## Text section
++++++++

Close-range concepts

Self-work in Russia is therefore a far more complex enterprise than simple references to the onslaught of neoliberalism would allow for. The “psychological complex” involves both the cultivation of the self and the attention to others, and it has been profoundly shaped by privatization and the emergence of consumer culture in Russia. It provides healing and care, but also reproduces social difference and class structures in a society characterized by deep inequalities. To call this complex assemblage “neoliberal governmentality” misses important details. What is at stake in the turn toward psychological explanations and therapy is not so much the construction of neoliberal subjectivity, but a search for new interpretations and new modes of sociality in a society turned upside down by the demise of socialism. Rather than stratospheric notions such as “neoliberalism”, Tomas Matza provides close-range concepts that help understand a specific situation: “psychosociality” describes the warm feeling of togetherness experienced by participants in talk groups and psychotherapy sessions; “precarious care” refers to the provision of care and the cultivation of self under conditions or precariousness; “commensuration” brings together norms and values belonging to different spheres, such as the ethical and the economic, the political and the individual. The book offers social critique while taking into account the testimonies and feelings of the persons involved with the work of care. Psychologists and psychotherapists have their own views about the social and political effects of their work. They claim to be promoting a democratic spirit and personal emancipation by helping people “learn to be free.” Other practitioners invoke the negative side effects of marketization and rationalization to argue that they are fostering social connection. The paradox is that these claims contradict the social context in which these psychotherapeutic techniques take place: they are complicit with a social hierarchy that they help reproduce, and they feed on the anxieties of people that they are supposed to assuage.

++++++++

## Given data
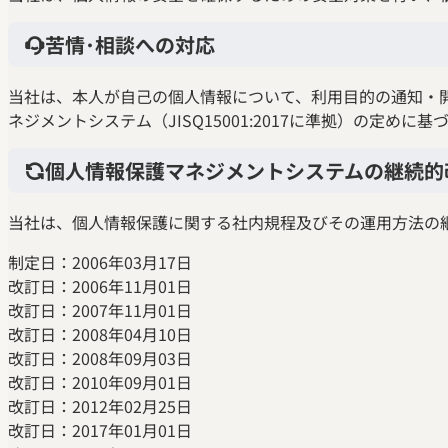
苦情･相談への対応
当社は、本人が自己の個人情報について、利用目的の通知・
ネジメントシステム（JISQ15001:2017に準拠）の定めに
個人情報保護マネジメントシステムの継続的
当社は、個人情報保護に関する社内規程及びその運用方法の
制定日：2006年03月17日
改訂日：2006年11月01日
改訂日：2007年11月01日
改訂日：2008年04月10日
改訂日：2008年09月03日
改訂日：2010年09月01日
改訂日：2012年02月25日
改訂日：2017年01月01日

++++++++

## The problem
In the close-range concepts section, what does the term "psychosociality" describe?

## Output
It describes the warm feeling of togetherness experienced by participants in talk groups and psychotherapy sessions.